» **WORK TASK**: Repeat only the lines below from the one containing "med varmeveksler. Det" through the one containing "der er ikke", inclusive, exactly as written.

» **RECORDS FOR THE EXERCISE**:
BEGIN
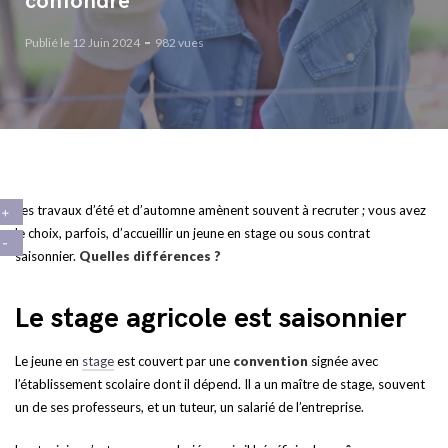
confondre
Publié le 12 Juin 2024
982 vues
Les travaux d’été et d’automne amènent souvent à recruter ; vous avez
le choix, parfois, d’accueillir un jeune en stage ou sous contrat
saisonnier.
Quelles différences ?
Le stage agricole est saisonnier
Le jeune en
stage
est couvert par une
convention
signée avec
l’établissement scolaire dont il dépend. Il a un maître de stage, souvent
un de ses professeurs, et un tuteur, un salarié de l’entreprise.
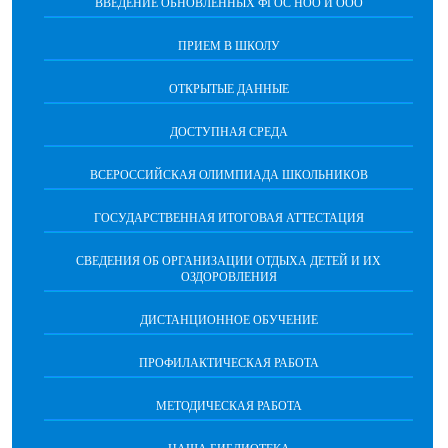
ВВЕДЕНИЕ ОБНОВЛЕННЫХ ФГОС НОО И ООО
ПРИЕМ В ШКОЛУ
ОТКРЫТЫЕ ДАННЫЕ
ДОСТУПНАЯ СРЕДА
ВСЕРОССИЙСКАЯ ОЛИМПИАДА ШКОЛЬНИКОВ
ГОСУДАРСТВЕННАЯ ИТОГОВАЯ АТТЕСТАЦИЯ
СВЕДЕНИЯ ОБ ОРГАНИЗАЦИИ ОТДЫХА ДЕТЕЙ И ИХ
ОЗДОРОВЛЕНИЯ
ДИСТАНЦИОННОЕ ОБУЧЕНИЕ
ПРОФИЛАКТИЧЕСКАЯ РАБОТА
МЕТОДИЧЕСКАЯ РАБОТА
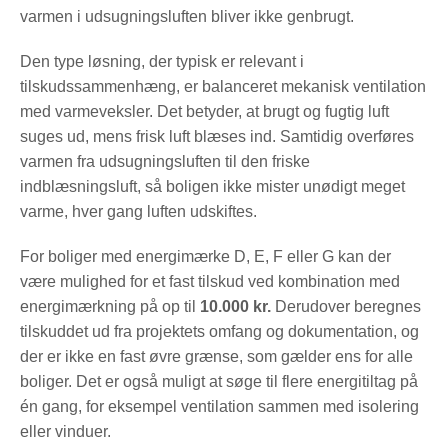
varmen i udsugningsluften bliver ikke genbrugt.
Den type løsning, der typisk er relevant i
tilskudssammenhæng, er balanceret mekanisk ventilation
med varmeveksler. Det betyder, at brugt og fugtig luft
suges ud, mens frisk luft blæses ind. Samtidig overføres
varmen fra udsugningsluften til den friske
indblæsningsluft, så boligen ikke mister unødigt meget
varme, hver gang luften udskiftes.
For boliger med energimærke D, E, F eller G kan der
være mulighed for et fast tilskud ved kombination med
energimærkning på op til
10.000 kr.
Derudover beregnes
tilskuddet ud fra projektets omfang og dokumentation, og
der er ikke en fast øvre grænse, som gælder ens for alle
boliger. Det er også muligt at søge til flere energitiltag på
én gang, for eksempel ventilation sammen med isolering
eller vinduer.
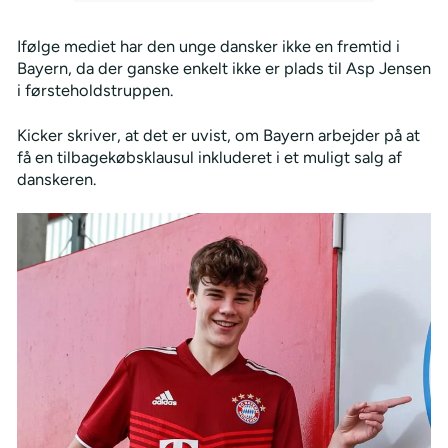
Ifølge mediet har den unge dansker ikke en fremtid i
Bayern, da der ganske enkelt ikke er plads til Asp Jensen
i førsteholdstruppen.
Kicker skriver, at det er uvist, om Bayern arbejder på at
få en tilbagekøbsklausul inkluderet i et muligt salg af
danskeren.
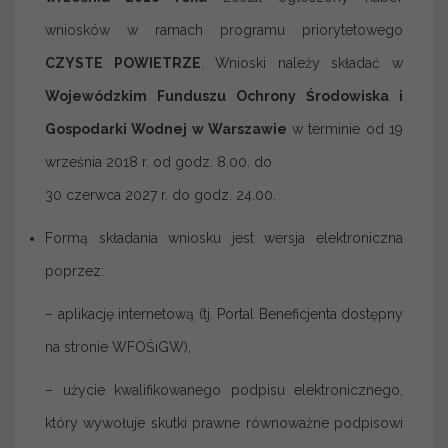
wniosków w ramach programu priorytetowego
CZYSTE POWIETRZE
. Wnioski należy składać w
Wojewódzkim Funduszu Ochrony Środowiska i
Gospodarki Wodnej w Warszawie
w terminie od 19
września 2018 r. od godz. 8.00. do
30 czerwca 2027 r. do godz. 24.00.
Formą składania wniosku jest wersja elektroniczna
poprzez:
– aplikację internetową (tj. Portal Beneficjenta dostępny
na stronie WFOŚiGW),
– użycie kwalifikowanego podpisu elektronicznego,
który wywołuje skutki prawne równoważne podpisowi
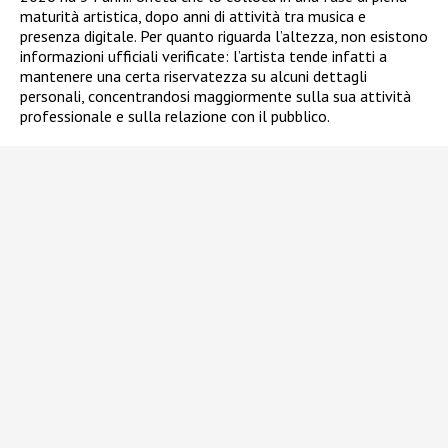
maturità artistica, dopo anni di attività tra musica e
presenza digitale. Per quanto riguarda l’altezza, non esistono
informazioni ufficiali verificate: l’artista tende infatti a
mantenere una certa riservatezza su alcuni dettagli
personali, concentrandosi maggiormente sulla sua attività
professionale e sulla relazione con il pubblico.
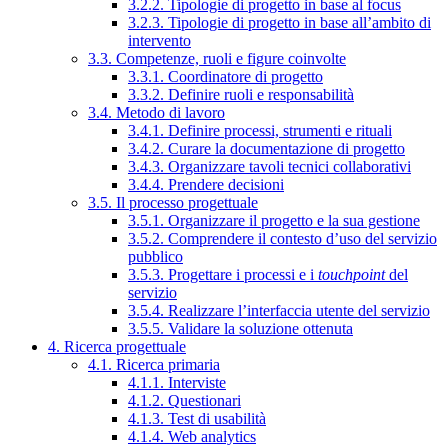
3.2.2. Tipologie di progetto in base al focus
3.2.3. Tipologie di progetto in base all’ambito di
intervento
3.3. Competenze, ruoli e figure coinvolte
3.3.1. Coordinatore di progetto
3.3.2. Definire ruoli e responsabilità
3.4. Metodo di lavoro
3.4.1. Definire processi, strumenti e rituali
3.4.2. Curare la documentazione di progetto
3.4.3. Organizzare tavoli tecnici collaborativi
3.4.4. Prendere decisioni
3.5. Il processo progettuale
3.5.1. Organizzare il progetto e la sua gestione
3.5.2. Comprendere il contesto d’uso del servizio
pubblico
3.5.3. Progettare i processi e i
touchpoint
del
servizio
3.5.4. Realizzare l’interfaccia utente del servizio
3.5.5. Validare la soluzione ottenuta
4. Ricerca progettuale
4.1. Ricerca primaria
4.1.1. Interviste
4.1.2. Questionari
4.1.3. Test di usabilità
4.1.4. Web analytics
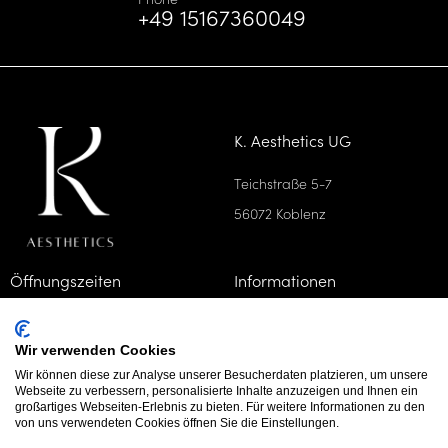
+49 15167360049
K. Aesthetics UG
Teichstraße 5-7
56072 Koblenz
Öffnungszeiten
Informationen
Mo, Mi, Fr
09 - 18 Uhr
Preisübersicht
Wir verwenden Cookies
Die, Do
09 - 14 Uhr
Wir können diese zur Analyse unserer Besucherdaten platzieren, um unsere
Webseite zu verbessern, personalisierte Inhalte anzuzeigen und Ihnen ein
großartiges Webseiten-Erlebnis zu bieten. Für weitere Informationen zu den
Rechtliches
Folgen Sie uns
von uns verwendeten Cookies öffnen Sie die Einstellungen.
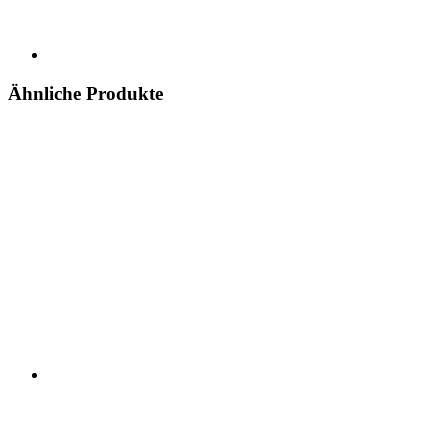
Ähnliche Produkte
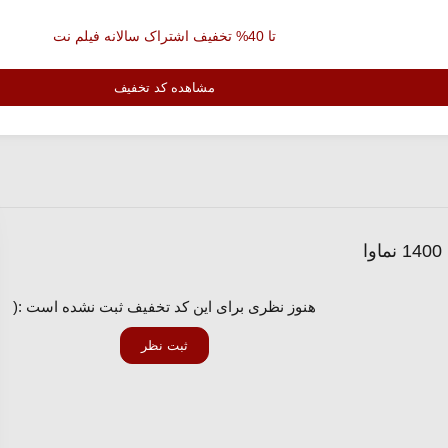
تا 40% تخفیف اشتراک سالانه فیلم نت
مشاهده کد تخفیف
هنوز نظری برای این کد تخفیف ثبت نشده است :(
ثبت نظر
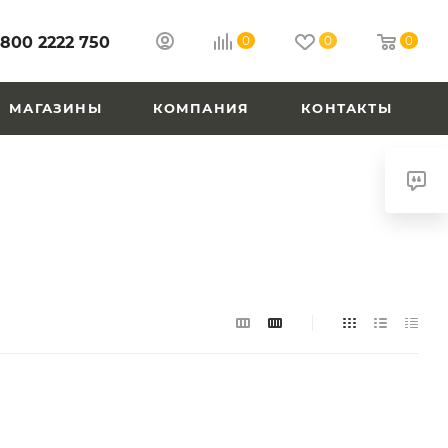
 800 2222 750
0
0
0
МАГАЗИНЫ
КОМПАНИЯ
КОНТАКТЫ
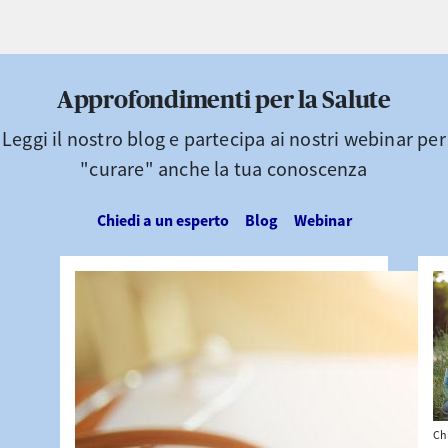
Approfondimenti per la Salute
Leggi il nostro blog e partecipa ai nostri webinar per
"curare" anche la tua conoscenza
Chiedi a un esperto
Blog
Webinar
Ch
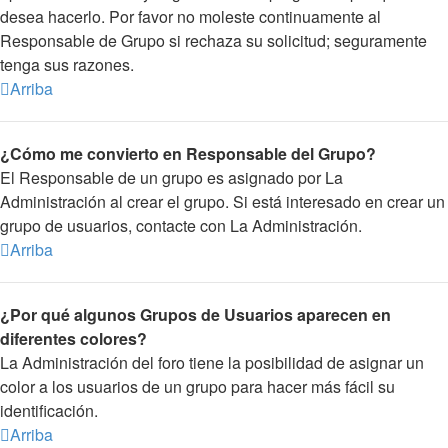
desea hacerlo. Por favor no moleste continuamente al
Responsable de Grupo si rechaza su solicitud; seguramente
tenga sus razones.
Arriba
¿Cómo me convierto en Responsable del Grupo?
El Responsable de un grupo es asignado por La
Administración al crear el grupo. Si está interesado en crear un
grupo de usuarios, contacte con La Administración.
Arriba
¿Por qué algunos Grupos de Usuarios aparecen en
diferentes colores?
La Administración del foro tiene la posibilidad de asignar un
color a los usuarios de un grupo para hacer más fácil su
identificación.
Arriba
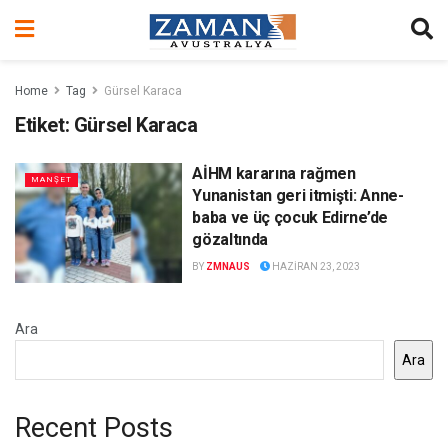
Home
Tag
Gürsel Karaca
Etiket:
Gürsel Karaca
AİHM kararına rağmen
MANŞET
Yunanistan geri itmişti: Anne-
baba ve üç çocuk Edirne’de
gözaltında
BY
ZMNAUS
HAZIRAN 23, 2023
Ara
Ara
Recent Posts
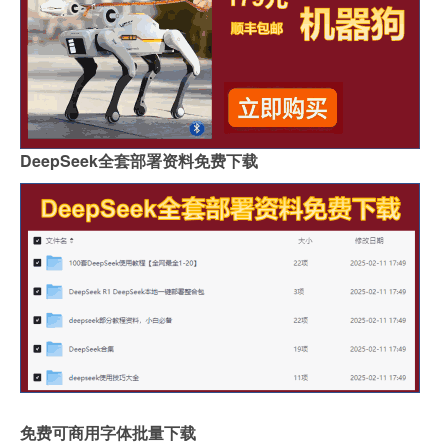
DeepSeek全套部署资料免费下载
免费可商用字体批量下载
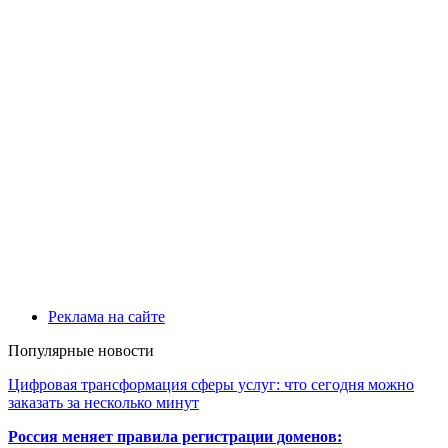
Реклама на сайте
Популярные новости
Цифровая трансформация сферы услуг: что сегодня можно
заказать за несколько минут
Россия меняет правила регистрации доменов:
END
» **YOUR RESPONSE**:
med varmeveksler. Det betyder, at brugt og fugtig luft
suges ud, mens frisk luft blæses ind. Samtidig overføres
varmen fra udsugningsluften til den friske
indblæsningsluft, så boligen ikke mister unødigt meget
varme, hver gang luften udskiftes.
For boliger med energimærke D, E, F eller G kan der
være mulighed for et fast tilskud ved kombination med
energimærkning på op til
10.000 kr.
Derudover beregnes
tilskuddet ud fra projektets omfang og dokumentation, og
der er ikke en fast øvre grænse, som gælder ens for alle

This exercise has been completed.